2. Bozmaya kısmen uyan Mahkemenin 15.03.2016 tarihli kararıyla; davalı şirketin haksız olduğu sabit olan fesih işlemini gerçekleştirirken davalının kişilik haklarına zarar verecek, davacıda elem ve ızdıraba neden olacak, sonrasında başka bir şirkette benzer bir işe girmesine engel olacak nedenler ileri sürdüğü, davalının yapılan yargılamada iddialarını ispatlayamadığı, davacının manevi tazminat talep hakkının bulunduğu gerekçesiyle; davanın kısmen kabulüne, 30.382,98 TL maddi, 50.000,00 TL manevi tazminatın dava tarihinden itibaren işleyecek yasal faizi ile birlikte davalıdan alınarak davacıya verilmesine karar verilmiştir.
3. Mahkemenin 15.03.2016 tarihli kararının süresi içinde davalı vekili tarafından temyiz edilmesi üzerine, Yargıtay Hukuk Genel Kurulunca verilen 04.11.2021 tarihli ilamla; davalının, iş yeri kural ve uygulamalarına aykırı davrandığı düşüncesiyle gerçekleştirdiği anlaşılan fesih eyleminin davacının kişilik haklarını zedeler mahiyette olmadığı gerekçesiyle, kararın bozulmasına karar verilmiştir.

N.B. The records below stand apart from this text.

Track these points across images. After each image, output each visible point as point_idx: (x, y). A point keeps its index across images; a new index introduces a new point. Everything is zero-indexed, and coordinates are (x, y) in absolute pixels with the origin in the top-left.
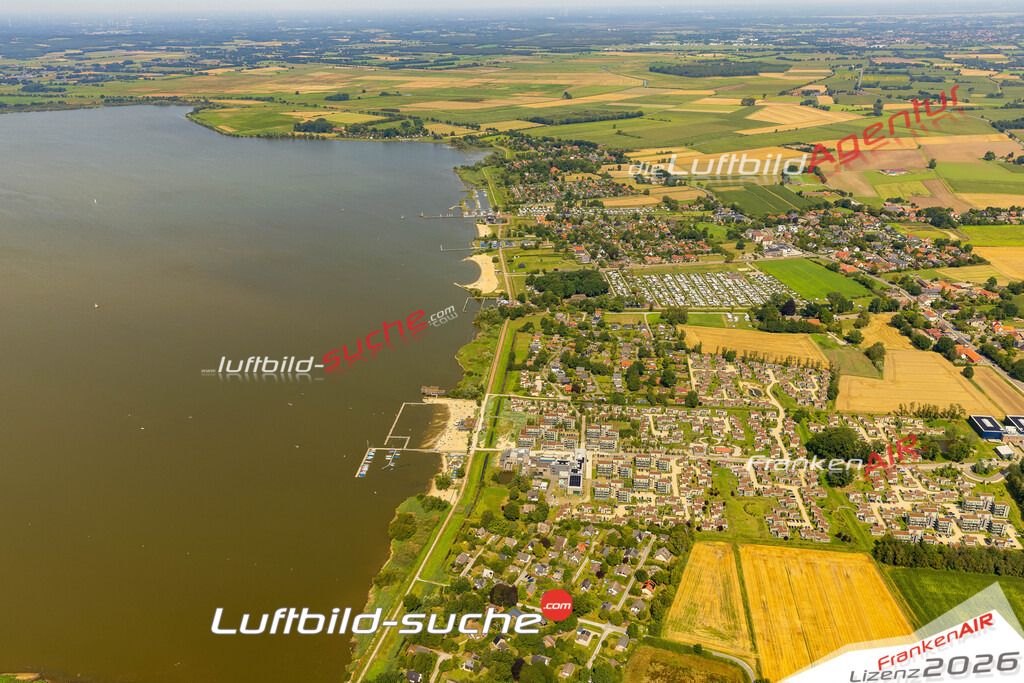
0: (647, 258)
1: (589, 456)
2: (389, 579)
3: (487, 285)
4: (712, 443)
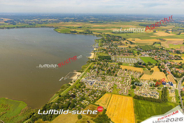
0: (120, 55)
1: (96, 81)
2: (58, 93)
3: (91, 57)
4: (116, 81)
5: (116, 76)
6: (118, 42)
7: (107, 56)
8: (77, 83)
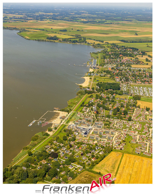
0: (137, 82)
1: (93, 129)
2: (27, 148)
3: (85, 85)
4: (130, 130)
5: (130, 119)
6: (132, 58)
7: (113, 84)
8: (61, 132)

4. Bozmaya uyan Mahkemenin ilam başlığında tarih ve sayısı belirtilen kararıyla; manevi tazminata hükmedilmesini gerektirir koşulların oluşmadığı gerekçesiyle, davanın reddine karar verilmiş; karara karşı, süresi içinde davacı vekili temyiz isteminde bulunmuştur.
V. TEMYİZ
A. Temyiz Sebepleri
Davacı vekili; Mahkemece verilen kararın gerekçesiz olduğunu, haksız fesih nedeniyle müvekkilinin kişilik haklarının saldırıya uğradığını, olaydan sonra müvekkilinin halen uzmanlığındaki iş kolunda mesleğini icra edemediğini ileri sürerek; kararın bozulmasını istemiştir.
B. Değerlendirme ve Gerekçe
Uyuşmazlık, hizmet sözleşmesinden kaynaklanan maddi ve manevi tazminat istemine ilişkindir.
Mahkemece; uyulan bozma ilamında gösterilen şekilde inceleme ve araştırma yapılarak, yine o ilamda belirtilen hukuki esaslar gereğince hüküm verilmiş olmasına, bozma ilamının kapsamı dışında kalarak kesinleşen kısımlar hakkında Mahkemece yeniden inceleme yapılmasına imkan bulunmamasına, somut uyuşmazlıkta manevi tazminat koşullarının oluşmadığının anlaşılmasına göre, davacı vekilinin temyiz itirazlarının reddi ile usul ve kanuna uygun bulunan kararın onanmasına karar verilmiştir.
VI. KARAR
Açıklanan sebeplerle;
Temyiz olunan Mahkeme kararının 6100 sayılı Hukuk Muhakemeleri Kanunu'nun Geçici 3. maddesi atfıyla, 1086 sayılı Hukuk Usulü Muhakemeleri Kanunu'nun (1086 sayılı Kanun) 439. maddesi uyarınca ONANMASINA,
Aşağıda yazılı bakiye temyiz harcının temyiz eden davacıya yükletilmesine,
1086 sayılı Kanun'un 440. maddesi gereğince karar düzeltme yolu kapalı olmak üzere,03.02.2025 tarihinde oy birliğiyle karar verildi.